Jeff Jackson, a constitutional law professor at Washburn University in Topeka, said the tragedy surrounding the picture makes it “a closer call” as to whether it’s legal for the school to display it without violating the First Amendment prohibition on government endorsing religions.

But “I think it’s probably still the right move to take it down,” he said.

The key issue today would be whether children currently attending the school would know and appreciate the history or simply see it as a school-sponsored endorsement of Christianity.

“I think it’s probably still on the side of endorsement,” he said, adding that the image itself might pass the constitutionality test “if it had been part of a larger memorial that made its purpose clearer.”

Freedom From Religion Foundation lawyer Andrew Seidel said the group won’t withdraw its removal request.

District officials have no plans to put the picture back up and have been in contact with Eastburn’s family about what to do with it, Proffitt said.

Late Wednesday, the family issued a written statement saying they respect the law and the district’s decision but are “saddened and disappointed” at the removal of the picture from the school.

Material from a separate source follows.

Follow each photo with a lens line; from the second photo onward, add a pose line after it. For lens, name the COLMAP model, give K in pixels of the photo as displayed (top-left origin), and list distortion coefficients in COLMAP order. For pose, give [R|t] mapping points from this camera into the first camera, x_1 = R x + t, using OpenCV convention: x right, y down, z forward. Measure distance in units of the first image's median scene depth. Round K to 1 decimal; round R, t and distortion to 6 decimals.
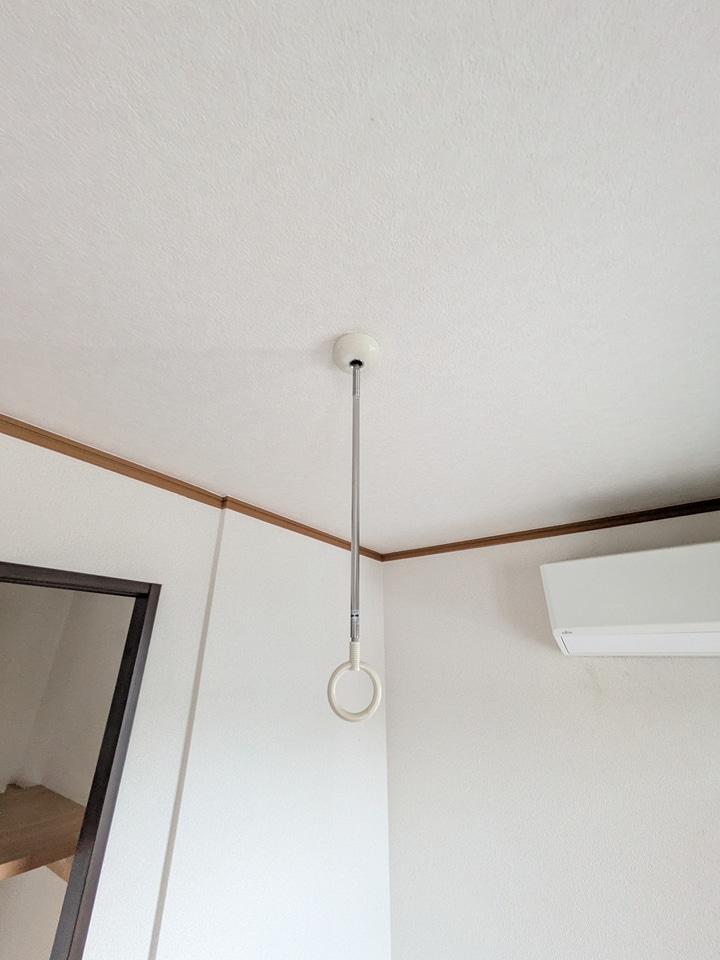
lens RADIAL K [[374.7, 0, 361.3], [0, 374.7, 477.0], [0, 0, 1]] dist [-0.005197, -0.000257]
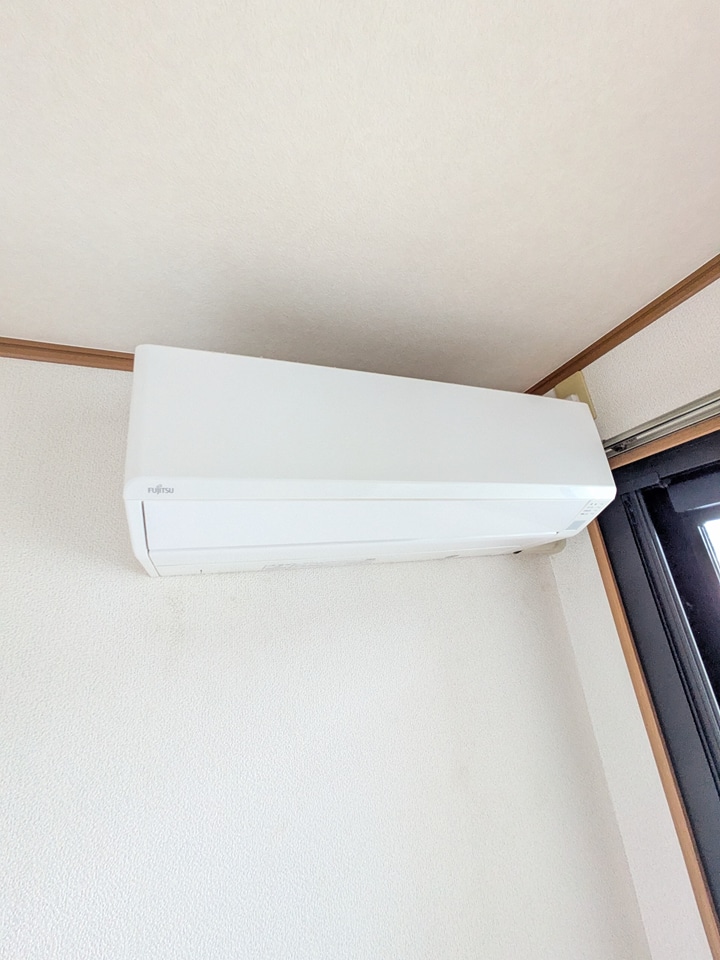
lens RADIAL K [[374.7, 0, 359.4], [0, 374.7, 474.8], [0, 0, 1]] dist [-0.005197, -0.000257]
pose [[0.547455, 0.195745, 0.813620, 0.336051], [-0.256753, 0.964655, -0.059322, 0.365615], [-0.796474, -0.176423, 0.578363, 0.599701]]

“The family has followed the many comments on social media and had determined not to comment to continue to honor the memory of our brother,” the statement said. “We were, however, saddened by the vitriol displayed on many of the media sites regarding the removal of the memorial portrait and the division that it was apparently causing in our hometown. We are encouraged by comments of those who indicated an increased conviction that Christ still reigns in their hearts and lives because of this controversy.”

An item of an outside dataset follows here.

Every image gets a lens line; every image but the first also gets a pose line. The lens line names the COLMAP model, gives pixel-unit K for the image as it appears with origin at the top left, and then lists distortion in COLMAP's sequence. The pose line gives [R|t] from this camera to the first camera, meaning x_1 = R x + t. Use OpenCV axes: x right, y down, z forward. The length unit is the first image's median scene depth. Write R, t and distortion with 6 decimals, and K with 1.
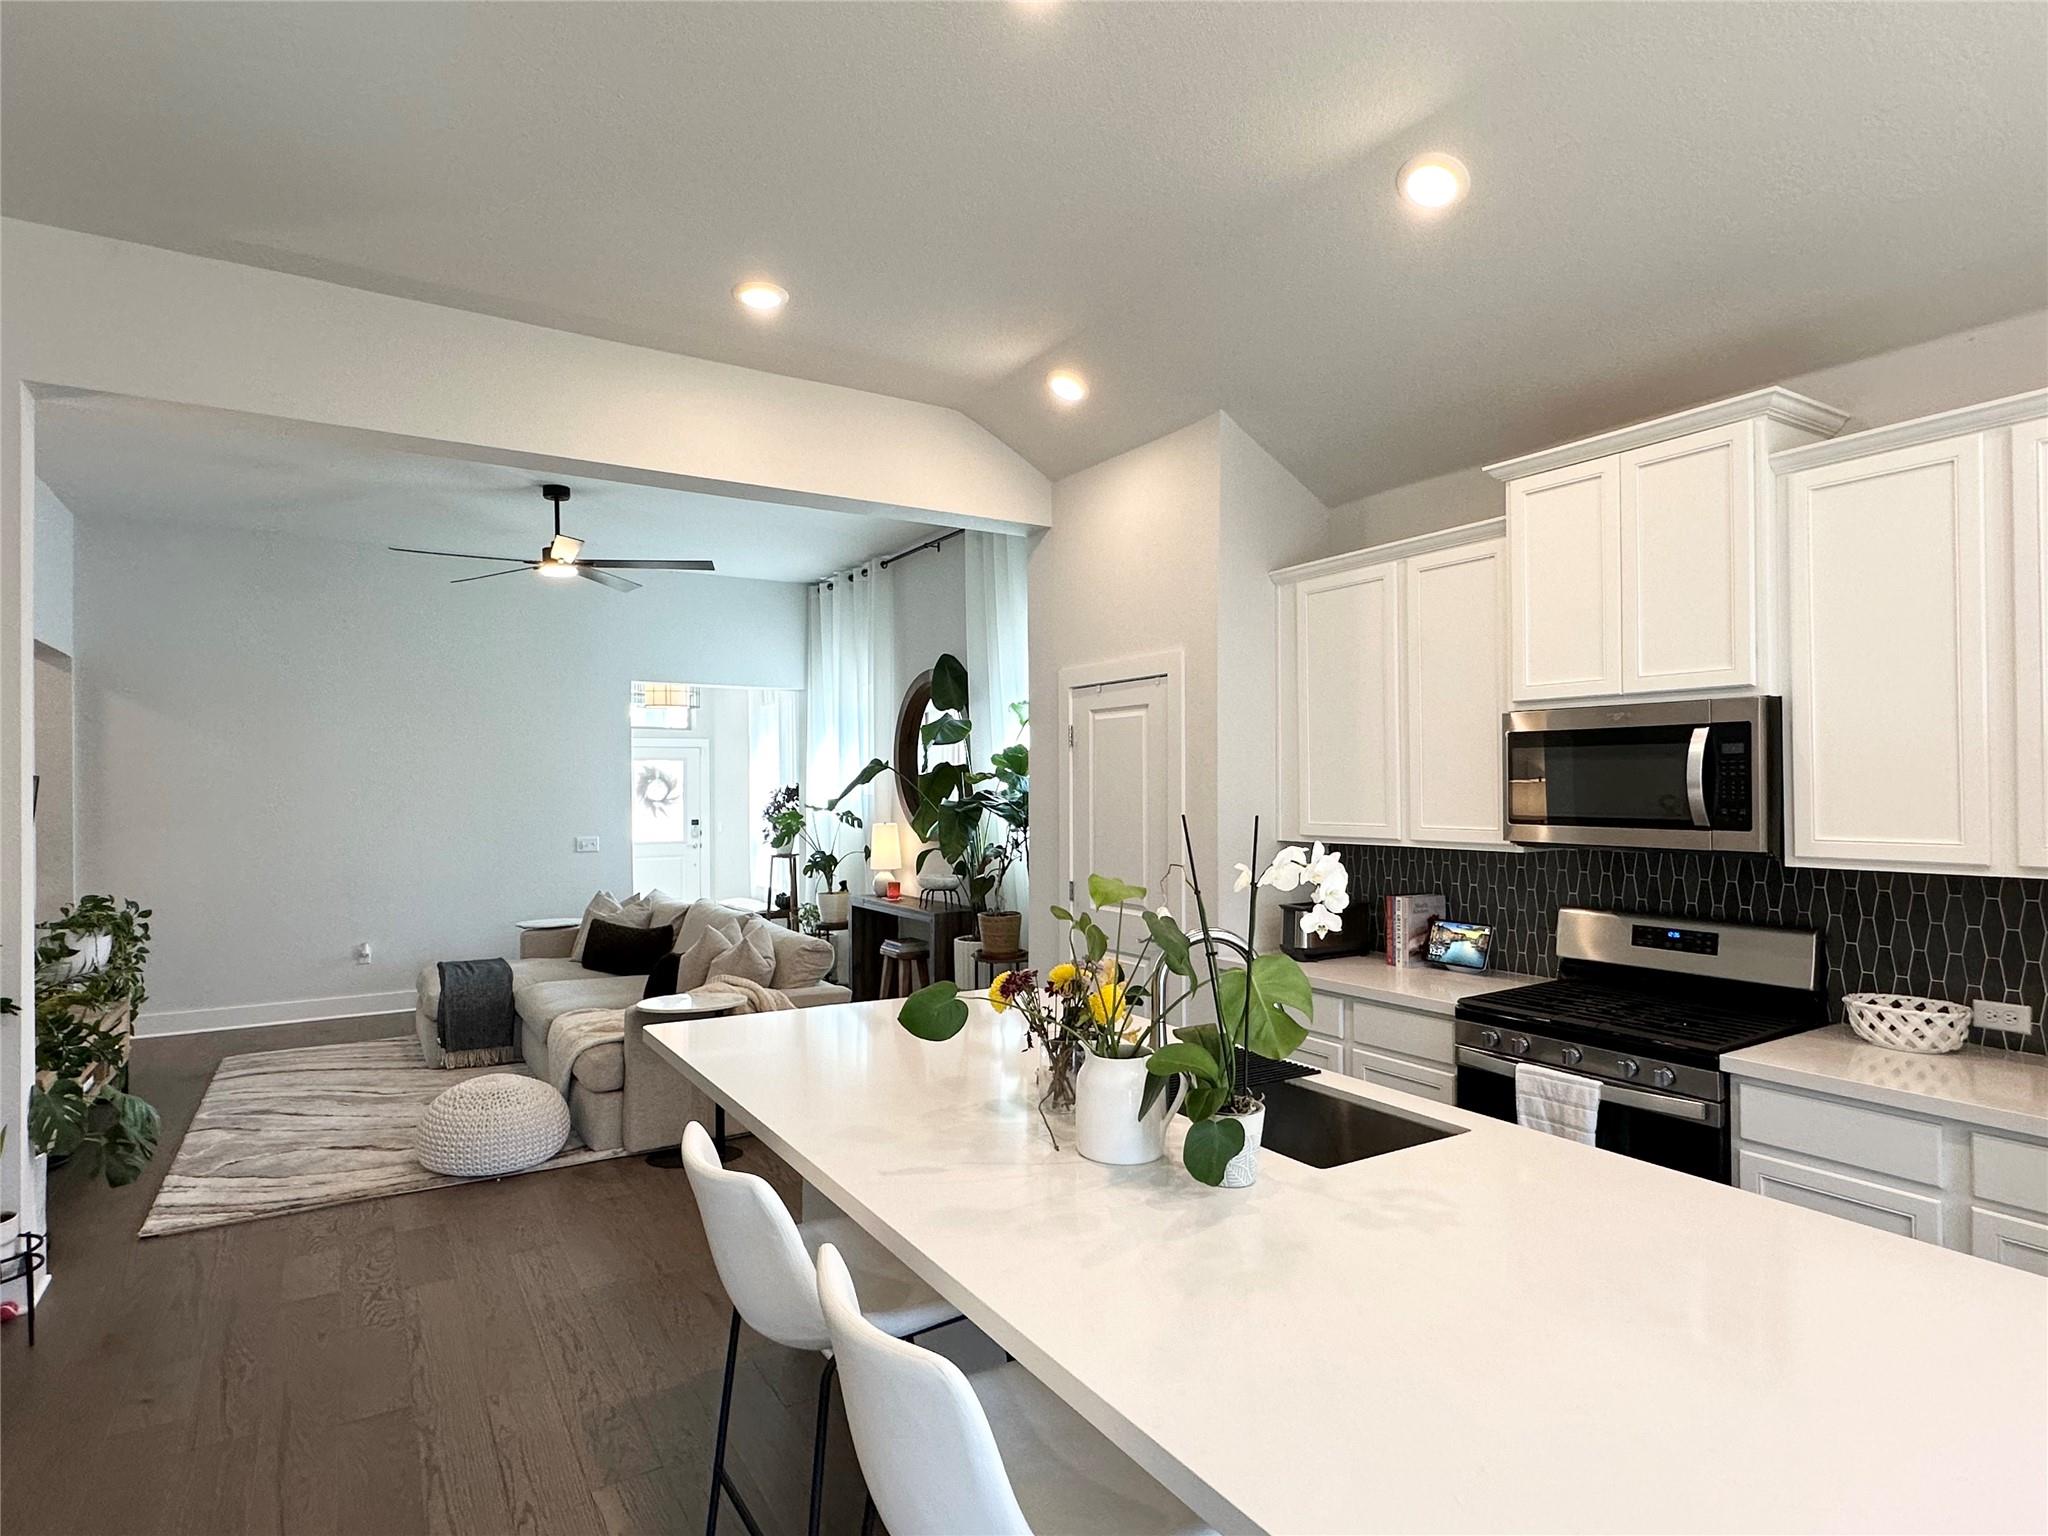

None of the immediate family of Duane Eastburn still live in Chanute. Youngberg and his wife, Kathy, live in Arizona, and the other two sisters, LaDonna and Leah, live with their husbands in Dodge City and Leawood, Youngberg said. All six signed the family’s statement.

Youngberg said the family has asked the district to turn control of the picture over to them, but they haven’t yet decided whether they would rather keep it in the family or donate it to a church.

It originally hung in what was called the “trade school” building, which housed shop and career classes. Youngberg said he believes the picture was put there because it was also the building where the band practiced and students would see it while making their way to that classroom.

It later was moved to a hallway in a new Royster school building built in the mid-1960s. The school has since been renamed Royster Middle School.

Seidel said the situation is similar to a case in which Utah allowed a group to set up roadside crosses to memorialize highway patrol officers killed in the line of duty. The 10th Circuit Court of Appeals ruled that was an unconstitutional endorsement of religion, he said.

“The court looked at it and said you can’t use religious displays to memorialize people on public property,” he said.

Seidel said it’s different from the religious symbols displayed at military cemeteries, because in that case, soldiers themselves request the religious identification on their graves when they enlist.

He said he thinks the best solution in Chanute is for the district to give the picture to the family and let them decide whether to keep it or put it on display at a church or other private property setting.

“One of those is the right call,” he said.